Further through the detection of synaptic-associated network proteins and electrophysiological properties, the authors found significant differences between the two organoids.
Therefore, the results indicate that the expression of the ancient NOVA1 variant can cause changes in synaptic protein interaction network proteins, affect glutamatergic signals, trigger differences in neuronal connections, and neuronal electrophysiological heterogeneity.
Figure 3 Working model.
In general, this work has established cortical organoids with different variants of the NOVA1 gene in modern humans and ancient humans, and identified the key role of ancient variants of NOVA1 in the process of neurodevelopment.
This may It is an important functional impact caused by the differences between modern humans and Neanderthals and Denisovans in the evolutionary process.
It is worth mentioning that in the discussion section at the end of the article, the authors state the limitations of this work.
First of all, the ancient mutant NOVA1 was genetically manipulated in specific, modern human induced pluripotent stem cells.
The difference in genetic background between modern humans and ancient humans may also be the cause of downstream genetic changes. Secondly, although the authors ruled out possible off-target effects caused by CRISPR-Cas9 through large-scale sequencing, it is still possible that some undetected and untargeted genetic variants may affect the activity of NOVA12.
But in general, the results of this work support the hypothesis that the ancient NOVA1Ar/Ar gene mutation changes the development of cortical organoids in the context of modern humans, and provides important evidence for the evolution of modern human neurodevelopment.
Original link: https://doi.
org/10.
1126/science.
aax2537 Platemaker: 11 References 1 Auton, A.
et al.
A global reference for human genetic variation.
Nature 526, 68-74, doi:10.
1038/ nature15393 (2015).
2 Mallick, S.
et al.
The Simons Genome Diversity Project: 300 genomes from 142 diverse populations.

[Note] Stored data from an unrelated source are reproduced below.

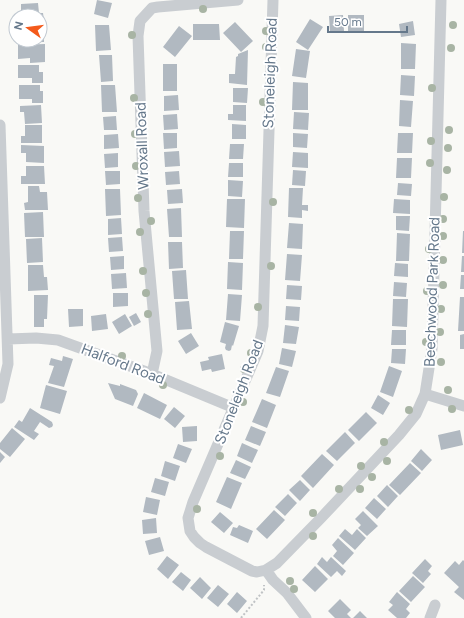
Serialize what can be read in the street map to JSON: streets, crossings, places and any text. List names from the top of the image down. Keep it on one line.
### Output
{"streets":{"street":["Stoneleigh Road","Wroxall Road","Beechwood Park Road","Halford Road"]},"crossings":[["Stoneleigh Road","Beechwood Park Road"],["Stoneleigh Road","Halford Road"],["Wroxall Road","Halford Road"]],"scale_bar":"50 m","north":"left"}
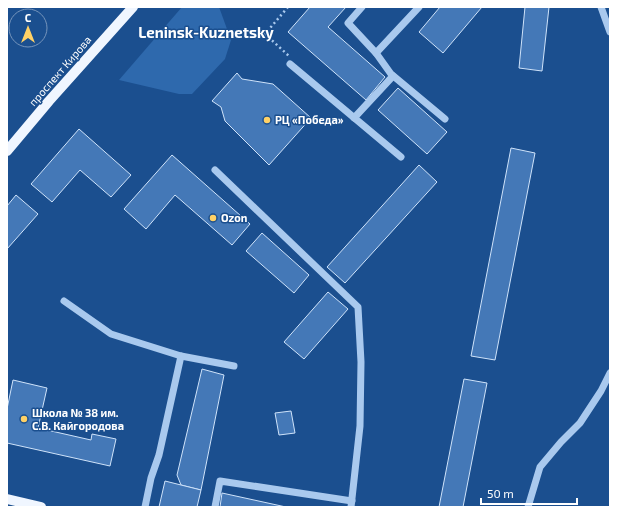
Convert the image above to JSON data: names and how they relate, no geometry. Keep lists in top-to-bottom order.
{
  "streets": {
    "main road": ["проспект Кирова"]
  },
  "districts": ["Leninsk-Kuznetsky"],
  "places": ["РЦ «Победа»", "Ozon", "Школа № 38 им. С.В. Кайгородова"],
  "scale_bar": "50 m",
  "north": "top"
}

Nature 538, 201-206, doi:10.
1038/nature18964 (2016).
3 Van Nostrand, EL et al.
Robust transcriptome-wide discovery of RNA-binding protein binding sites with enhanced CLIP (eCLIP).
Nature methods 13, 508-514, doi:10.
1038/nmeth.
3810 (2016).
Instructions for reprinting [Original Articles] BioArt original articles, individuals are welcome Reposting and sharing, reprinting without permission is prohibited, the copyright of all published works is owned by BioArt.
BioArt reserves all statutory rights and offenders must be investigated.